As the Price girls grow, the Congo, their adopted home, grows with them.  As in Kingsolver’s most recent novel, The Lacuna, history and fiction intersect in The Poisonwood Bible.  The Belgian Congo becomes the Congo, free of colonial rule and led by elected Prime Minister Patrice Lumumba, as the Prices’ missionary work is supposedly about to conclude.  Lumumba’s imprisonment occurs as Nathan’s decision to stay in the Congo imprisons his family in Africa.  Lumumba is murdered the same day the Price family splits apart.  And as the U.S.-supported dictator, Mobutu, takes the reigns of a new Zaire – using the country’s wealth to construct private villas, imprisoning dissenters, taking loans from the World Bank that subject the Congo to the West all over again — the wounded, mined, linguistically and culturally fragmented Zaire limps toward an uncertain future, much as the Price girls stumble and question as they try to carve out their own.  Like Conrad’s Heart of Darkness and Naipaul’s A Bend in the River, The Poisonwood Bible initially personifies the Congo as a dark, ravenous, hopelessly wild place that swallows all who dare enter.  Africa is failing, or has already failed, yet Kingsolver’s characters realize that while blaming colonialism and Western intervention may explain the Congo’s problems, it does not solve them.  Both Rachel and Leah feel drawn back to the U.S. — to the vaccinations, to the abundance of food — but find themselves inextricably connected to Africa, unable to leave even when they are unhappy or unsafe.  Ultimately, a glimmer of hope emerges towards the end of the novel in the the form of a newly independent Angola, tired from war but in control of its natural resources and slowly stepping up to the challenge of self-governance.  Kingsolver’s juxtaposition of the human journey with the national and continental one, of fiction with fact, illuminates and humanizes the history of a warn-torn, disease-ridden corner of the world the West destroyed and now would prefer to ignore. 

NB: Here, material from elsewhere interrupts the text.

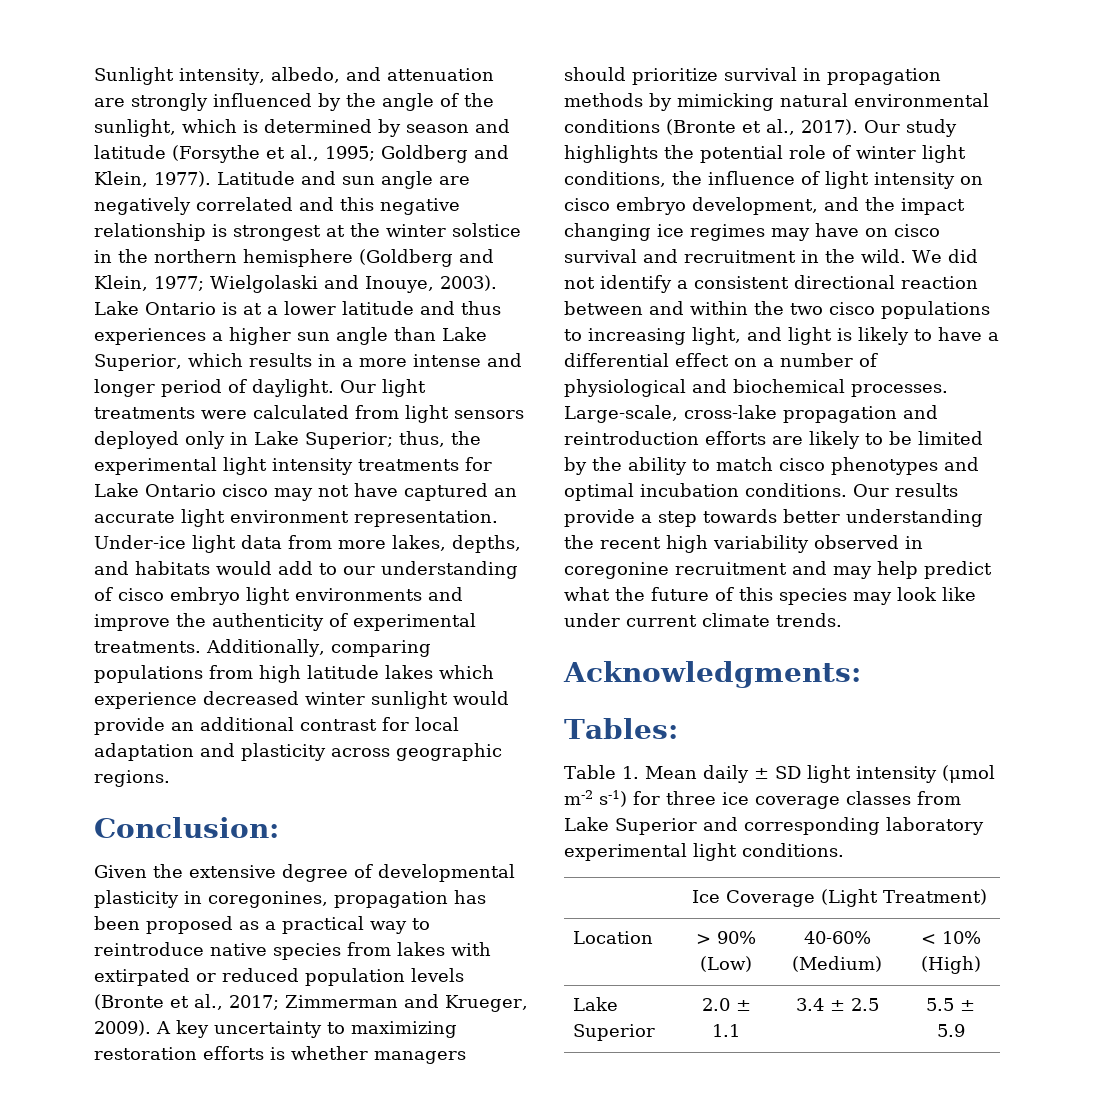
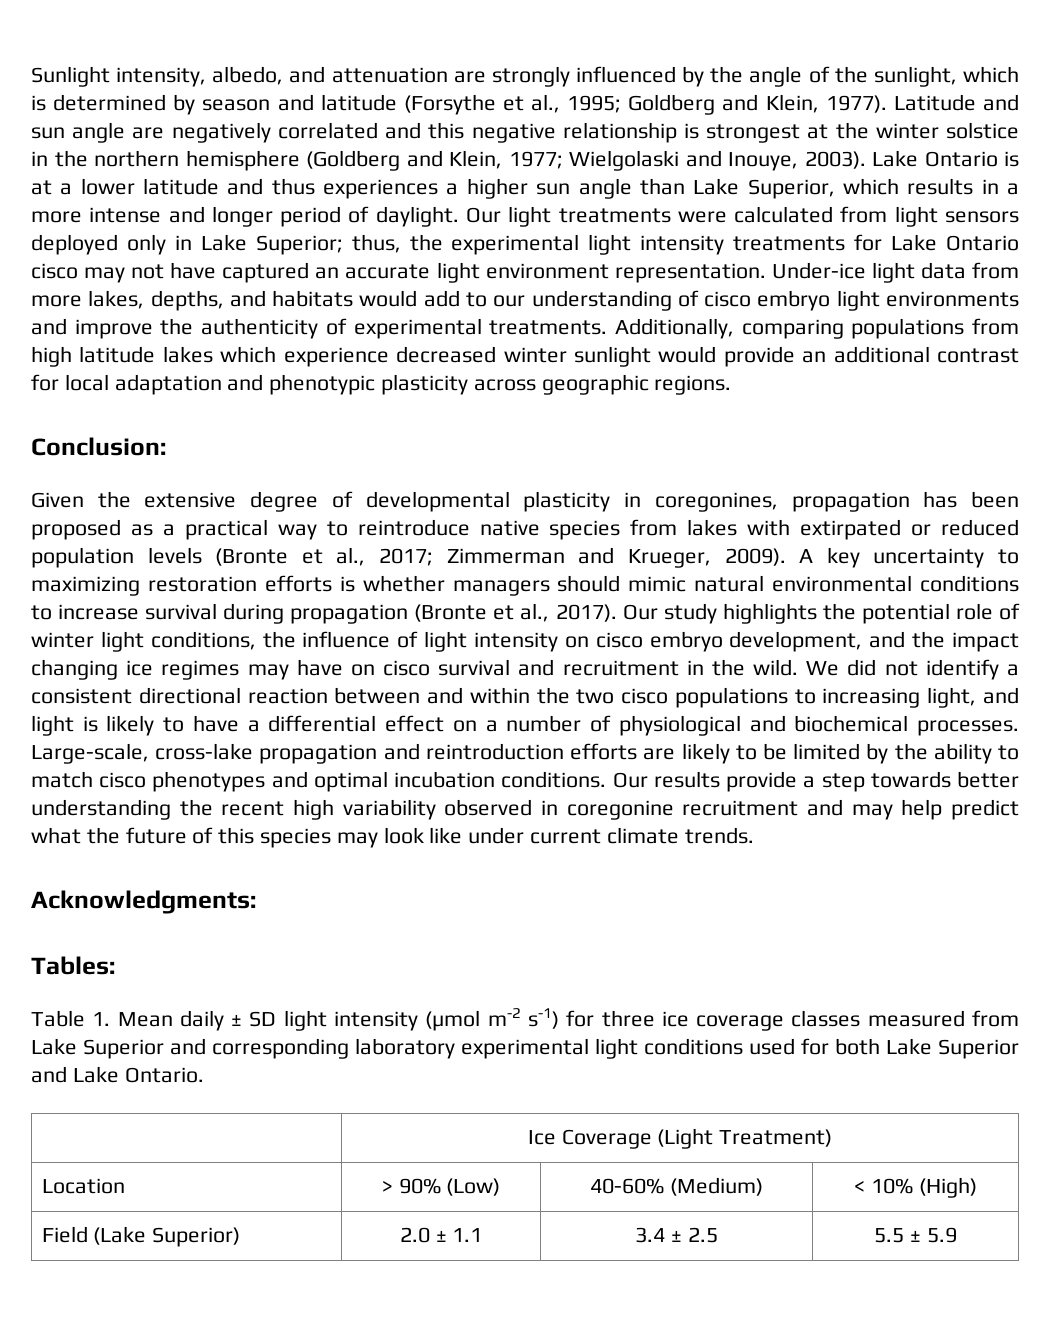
(235, 750) none -> [269,374,376,395] phenotypic
[632,67,941,85] [564,93,989,111] [564,119,660,133] prioritize survival in propagation methods by mimicking natural environmental conditions -> [628,575,1019,592] [31,603,409,624] mimic natural environmental conditions to increase survival during propagation
(911, 798) none -> [867,1010,965,1027] measured
[742,843,844,857] conditions. -> [644,1038,1019,1059] [31,1066,204,1083] conditions used for both Lake Superior and Lake Ontario.
[573,997,619,1011] [573,1024,656,1041] Lake Superior -> [41,1226,241,1247] Field (Lake Superior)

The ending, however, I did not like.  So much of this 550-page book is about living with guilt and injustice and the inability to forgive oneself, and to have the last ten pages offer an eerie, post-mortem absolution seems unjustified and out of place.  Life comes from death, I suppose, and the intensely fecund jungle will continue to grow, but there is no closure for the Prices, and no certainty for a post-Mobutu Congo.  After chapters about loss and death and hardship, the oddly happy ending feels like a forced smile.  Nonetheless, the reflective and lyric Poisonwood Bible is well worth the read.